The Kings lost one of their best players of recent seasons this summer, but will the team miss his presence and if so how much?

Ezra Shaw

Early on in his NBA career, it was hard to fathom a future for the Sacramento Kings without Tyreke Evans as the centerpiece. He was "20-5-5", the player who would finally bring us back into respectability. He was a jump shot away from making the All-Star team. He was a revolutionary point guard who would bully all others into submission on both ends of the court.

Of course, it didn't exactly pan out that way. Evans finished his rookie contract in Sacramento and then the Kings' new management opted to sign-and-trade him to New Orleans for Greivis Vasquez because they felt that the $11 million a year being offered to Evans was too much for what he brought to the court.

So now the Kings enter their first Evans-less season since the infamous 2008-09 year when they finished with the worst record in the NBA. How much will Evans be missed? In my opinion... not too much, especially if Ben McLemore proves to be a good NBA player.

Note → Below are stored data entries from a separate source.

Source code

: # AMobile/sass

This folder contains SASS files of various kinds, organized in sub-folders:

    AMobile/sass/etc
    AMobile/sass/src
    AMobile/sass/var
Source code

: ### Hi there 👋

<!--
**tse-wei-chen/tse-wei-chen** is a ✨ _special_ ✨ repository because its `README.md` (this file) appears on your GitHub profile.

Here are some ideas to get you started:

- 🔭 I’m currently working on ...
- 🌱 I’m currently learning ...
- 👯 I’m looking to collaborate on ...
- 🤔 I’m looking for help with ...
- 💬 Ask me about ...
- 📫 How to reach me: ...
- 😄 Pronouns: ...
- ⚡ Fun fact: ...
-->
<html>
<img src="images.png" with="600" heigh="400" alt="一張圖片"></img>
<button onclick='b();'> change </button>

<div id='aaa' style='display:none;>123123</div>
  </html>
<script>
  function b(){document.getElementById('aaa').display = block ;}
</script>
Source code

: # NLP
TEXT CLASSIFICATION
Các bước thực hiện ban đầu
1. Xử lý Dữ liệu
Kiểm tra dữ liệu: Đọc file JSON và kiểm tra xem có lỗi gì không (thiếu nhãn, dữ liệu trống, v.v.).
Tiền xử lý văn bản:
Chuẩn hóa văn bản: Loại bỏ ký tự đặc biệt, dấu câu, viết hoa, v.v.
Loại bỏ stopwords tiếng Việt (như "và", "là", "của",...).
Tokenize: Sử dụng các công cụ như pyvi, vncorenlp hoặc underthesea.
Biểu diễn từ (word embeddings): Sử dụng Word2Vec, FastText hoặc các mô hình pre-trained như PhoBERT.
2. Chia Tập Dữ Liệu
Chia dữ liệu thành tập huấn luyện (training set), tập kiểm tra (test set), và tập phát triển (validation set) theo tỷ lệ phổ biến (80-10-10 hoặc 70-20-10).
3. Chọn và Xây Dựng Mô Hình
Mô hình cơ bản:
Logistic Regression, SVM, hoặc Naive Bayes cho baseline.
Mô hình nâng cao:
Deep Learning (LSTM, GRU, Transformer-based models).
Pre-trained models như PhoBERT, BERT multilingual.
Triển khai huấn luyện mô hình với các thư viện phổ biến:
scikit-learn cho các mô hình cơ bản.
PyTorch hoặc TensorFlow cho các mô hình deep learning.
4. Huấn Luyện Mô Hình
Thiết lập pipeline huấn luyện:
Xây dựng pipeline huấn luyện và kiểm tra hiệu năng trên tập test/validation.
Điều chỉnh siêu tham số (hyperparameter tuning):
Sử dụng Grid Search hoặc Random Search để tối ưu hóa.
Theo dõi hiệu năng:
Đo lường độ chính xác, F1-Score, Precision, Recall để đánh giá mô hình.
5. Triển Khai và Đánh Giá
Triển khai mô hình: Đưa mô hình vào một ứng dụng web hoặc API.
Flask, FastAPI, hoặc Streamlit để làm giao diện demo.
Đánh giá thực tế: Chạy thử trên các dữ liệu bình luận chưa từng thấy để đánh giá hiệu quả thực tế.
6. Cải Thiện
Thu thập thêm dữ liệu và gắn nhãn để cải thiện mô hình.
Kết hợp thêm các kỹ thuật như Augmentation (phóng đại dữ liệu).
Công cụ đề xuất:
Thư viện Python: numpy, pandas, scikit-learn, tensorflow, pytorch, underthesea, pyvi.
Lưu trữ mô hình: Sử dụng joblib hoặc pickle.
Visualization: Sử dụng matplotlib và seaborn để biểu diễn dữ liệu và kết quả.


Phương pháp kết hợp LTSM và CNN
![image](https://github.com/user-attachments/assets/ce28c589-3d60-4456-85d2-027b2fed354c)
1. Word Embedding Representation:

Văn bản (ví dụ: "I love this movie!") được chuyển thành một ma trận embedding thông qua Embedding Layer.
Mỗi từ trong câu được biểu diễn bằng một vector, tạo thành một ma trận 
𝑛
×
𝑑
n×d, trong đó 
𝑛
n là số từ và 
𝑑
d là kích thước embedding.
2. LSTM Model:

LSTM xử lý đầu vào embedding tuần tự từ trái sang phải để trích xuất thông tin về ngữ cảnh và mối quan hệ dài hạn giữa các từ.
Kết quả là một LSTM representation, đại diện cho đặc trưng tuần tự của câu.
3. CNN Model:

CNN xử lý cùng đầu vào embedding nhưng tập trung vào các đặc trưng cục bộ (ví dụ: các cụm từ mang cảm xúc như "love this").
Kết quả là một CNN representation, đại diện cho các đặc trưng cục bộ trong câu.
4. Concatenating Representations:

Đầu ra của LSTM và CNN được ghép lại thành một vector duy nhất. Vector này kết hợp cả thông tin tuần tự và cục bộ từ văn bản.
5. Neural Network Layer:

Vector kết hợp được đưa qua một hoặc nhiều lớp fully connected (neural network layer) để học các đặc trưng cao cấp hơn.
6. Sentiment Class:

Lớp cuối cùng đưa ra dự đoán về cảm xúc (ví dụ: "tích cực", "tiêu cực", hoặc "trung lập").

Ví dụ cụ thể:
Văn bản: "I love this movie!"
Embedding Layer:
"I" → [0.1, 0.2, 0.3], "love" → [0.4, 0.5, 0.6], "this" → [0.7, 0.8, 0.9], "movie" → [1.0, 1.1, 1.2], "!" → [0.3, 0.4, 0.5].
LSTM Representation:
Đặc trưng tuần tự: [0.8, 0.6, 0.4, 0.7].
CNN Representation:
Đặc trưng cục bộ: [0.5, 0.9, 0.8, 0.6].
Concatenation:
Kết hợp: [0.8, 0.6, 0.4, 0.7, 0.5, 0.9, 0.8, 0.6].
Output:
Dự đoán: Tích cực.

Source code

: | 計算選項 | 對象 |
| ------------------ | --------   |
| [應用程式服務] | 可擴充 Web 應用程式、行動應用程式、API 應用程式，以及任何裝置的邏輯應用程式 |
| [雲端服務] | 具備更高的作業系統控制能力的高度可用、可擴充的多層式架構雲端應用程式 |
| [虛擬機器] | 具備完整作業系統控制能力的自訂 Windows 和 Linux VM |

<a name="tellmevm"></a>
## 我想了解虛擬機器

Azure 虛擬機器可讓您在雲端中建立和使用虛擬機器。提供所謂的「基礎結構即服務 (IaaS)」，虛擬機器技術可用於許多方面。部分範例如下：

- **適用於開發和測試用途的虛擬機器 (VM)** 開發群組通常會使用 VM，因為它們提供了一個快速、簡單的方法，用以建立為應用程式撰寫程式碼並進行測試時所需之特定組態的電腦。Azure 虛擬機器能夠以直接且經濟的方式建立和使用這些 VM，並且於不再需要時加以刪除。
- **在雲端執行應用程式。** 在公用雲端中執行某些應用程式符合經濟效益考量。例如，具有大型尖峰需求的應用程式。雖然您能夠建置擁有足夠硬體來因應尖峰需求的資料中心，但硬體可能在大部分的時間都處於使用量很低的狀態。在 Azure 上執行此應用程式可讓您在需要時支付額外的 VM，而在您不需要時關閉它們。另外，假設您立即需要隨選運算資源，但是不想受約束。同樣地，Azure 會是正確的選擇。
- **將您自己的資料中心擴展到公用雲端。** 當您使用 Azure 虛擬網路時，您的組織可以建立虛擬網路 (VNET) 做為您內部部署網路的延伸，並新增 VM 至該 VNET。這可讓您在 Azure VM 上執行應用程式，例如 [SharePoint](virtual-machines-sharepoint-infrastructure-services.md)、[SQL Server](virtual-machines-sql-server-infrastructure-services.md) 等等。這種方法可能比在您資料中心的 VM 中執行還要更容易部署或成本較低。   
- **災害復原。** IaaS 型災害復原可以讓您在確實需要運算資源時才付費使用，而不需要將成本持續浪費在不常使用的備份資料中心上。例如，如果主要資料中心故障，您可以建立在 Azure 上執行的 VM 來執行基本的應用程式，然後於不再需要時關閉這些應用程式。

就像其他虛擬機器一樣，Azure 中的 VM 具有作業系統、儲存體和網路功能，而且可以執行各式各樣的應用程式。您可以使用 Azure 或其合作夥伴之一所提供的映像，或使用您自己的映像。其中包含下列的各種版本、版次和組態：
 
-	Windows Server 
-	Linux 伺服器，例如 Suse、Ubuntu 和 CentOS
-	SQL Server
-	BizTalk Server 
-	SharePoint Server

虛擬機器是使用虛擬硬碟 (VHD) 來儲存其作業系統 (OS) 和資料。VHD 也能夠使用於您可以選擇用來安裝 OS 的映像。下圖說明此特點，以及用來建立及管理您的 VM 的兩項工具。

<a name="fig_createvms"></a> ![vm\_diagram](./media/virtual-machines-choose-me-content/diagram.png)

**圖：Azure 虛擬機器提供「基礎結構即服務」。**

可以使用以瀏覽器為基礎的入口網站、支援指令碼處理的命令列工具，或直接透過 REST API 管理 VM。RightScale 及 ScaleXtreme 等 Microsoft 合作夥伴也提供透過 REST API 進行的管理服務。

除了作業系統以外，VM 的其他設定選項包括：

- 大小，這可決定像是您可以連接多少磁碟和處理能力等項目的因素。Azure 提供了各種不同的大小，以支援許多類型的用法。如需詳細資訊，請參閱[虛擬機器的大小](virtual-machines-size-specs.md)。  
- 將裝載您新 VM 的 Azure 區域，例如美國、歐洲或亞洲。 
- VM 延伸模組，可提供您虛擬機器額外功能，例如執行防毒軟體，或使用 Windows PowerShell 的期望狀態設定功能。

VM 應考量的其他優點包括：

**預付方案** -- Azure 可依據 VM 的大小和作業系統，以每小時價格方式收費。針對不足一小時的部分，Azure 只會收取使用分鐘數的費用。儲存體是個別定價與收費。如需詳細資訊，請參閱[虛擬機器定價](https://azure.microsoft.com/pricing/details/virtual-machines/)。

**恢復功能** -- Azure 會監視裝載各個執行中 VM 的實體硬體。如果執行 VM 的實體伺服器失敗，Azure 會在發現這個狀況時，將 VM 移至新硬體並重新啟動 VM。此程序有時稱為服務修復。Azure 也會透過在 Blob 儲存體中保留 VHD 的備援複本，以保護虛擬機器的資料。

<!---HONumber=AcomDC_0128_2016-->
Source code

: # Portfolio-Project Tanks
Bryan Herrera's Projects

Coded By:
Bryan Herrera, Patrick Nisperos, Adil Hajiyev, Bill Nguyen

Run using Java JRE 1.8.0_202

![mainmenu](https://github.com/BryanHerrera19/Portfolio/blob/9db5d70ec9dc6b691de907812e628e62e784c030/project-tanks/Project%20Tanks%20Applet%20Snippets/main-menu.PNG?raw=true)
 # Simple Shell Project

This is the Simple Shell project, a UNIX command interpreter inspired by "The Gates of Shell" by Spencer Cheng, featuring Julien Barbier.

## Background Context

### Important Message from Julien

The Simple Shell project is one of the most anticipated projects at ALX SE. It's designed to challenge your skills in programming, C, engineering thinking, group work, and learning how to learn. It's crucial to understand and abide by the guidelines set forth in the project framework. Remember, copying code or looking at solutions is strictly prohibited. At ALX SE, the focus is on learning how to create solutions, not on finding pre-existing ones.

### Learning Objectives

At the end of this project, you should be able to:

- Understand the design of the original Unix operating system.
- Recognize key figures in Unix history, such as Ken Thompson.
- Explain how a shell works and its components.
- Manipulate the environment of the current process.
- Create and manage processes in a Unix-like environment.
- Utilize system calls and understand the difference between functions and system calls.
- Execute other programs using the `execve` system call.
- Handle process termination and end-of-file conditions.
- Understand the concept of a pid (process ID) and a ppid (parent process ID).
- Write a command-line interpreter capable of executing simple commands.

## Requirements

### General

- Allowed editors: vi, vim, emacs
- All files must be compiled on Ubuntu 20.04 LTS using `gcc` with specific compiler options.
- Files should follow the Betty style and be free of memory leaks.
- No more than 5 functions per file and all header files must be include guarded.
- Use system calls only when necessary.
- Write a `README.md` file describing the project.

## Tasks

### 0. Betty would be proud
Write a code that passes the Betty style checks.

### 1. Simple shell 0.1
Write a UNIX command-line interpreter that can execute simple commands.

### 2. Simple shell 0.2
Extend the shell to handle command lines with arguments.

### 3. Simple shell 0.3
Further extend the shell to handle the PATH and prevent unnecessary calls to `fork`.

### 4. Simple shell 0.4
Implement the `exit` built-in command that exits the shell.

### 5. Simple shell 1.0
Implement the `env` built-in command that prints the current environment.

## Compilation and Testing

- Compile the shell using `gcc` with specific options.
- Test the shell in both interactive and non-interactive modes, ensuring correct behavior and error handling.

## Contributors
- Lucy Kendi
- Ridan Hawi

Evans' greatest strength was getting to the basket. He was and is by far one of the best guards in getting to the rim. But everyone figured that out after his rookie season and so while they weren't able to shut him down completely, it definitely made Sacramento's offense with Evans on the court much less varied and easier to stop. Evans got much better with his set three point shot last year, but even so he shot just 33.8% from long range. With Evans gone, the Kings' offense will be spaced much better as his role will be replaced by Marcus Thornton (a better scorer than Evans) and Ben McLemore (a better shooter and more explosive player than Evans). While Evans often commanded the other team's best perimeter defender, Thornton will command the same.

Now defense is another issue. Evans was probably Sacramento's best perimeter defender next to John Salmons. However, being a good individual defender doesn't mean much in the large scale of things when the entire team finished 29th in defensive rating and 30th in opponent points per game. Team defense is much more valuable than individual defense, and Evans wasn't an elite enough defender that he could single-handedly carry a team's defense. Mike Malone was able to take a roster that played notoriously weak defenders Stephen Curry, Jarrett Jack and David Lee huge minutes and still be 14th in defensive rating. The addition of Luc Mbah a Moute also gives the Kings an individual perimeter defender who already is better than Evans on that end of the court.

In terms of passing, Evans was one of Sacramento's best passing guards, which wasn't saying much considering his assist rate has been dropping since his rookie year and was at just 19.0% last year. Now the Kings will have the ball in the hands of much better passing guards like Greivis Vasquez and Isaiah Thomas and should get better scoring opportunities because of it.

Evans will be missed by fans, as he should, but in terms of on the court production, I don't think the Kings as a whole will miss him too much. They'll make up for it in other areas, and should be a better team overall. The same goes for New Orleans, who added Evans. I really like the concept of using Evans as a sixth man, where his strengths become even stronger and his weaknesses don't show up as much. I don't think the Kings could have justified using Evans as a sixth man, but New Orleans can, and if Evans can embrace it, he could be phenomenal in that role.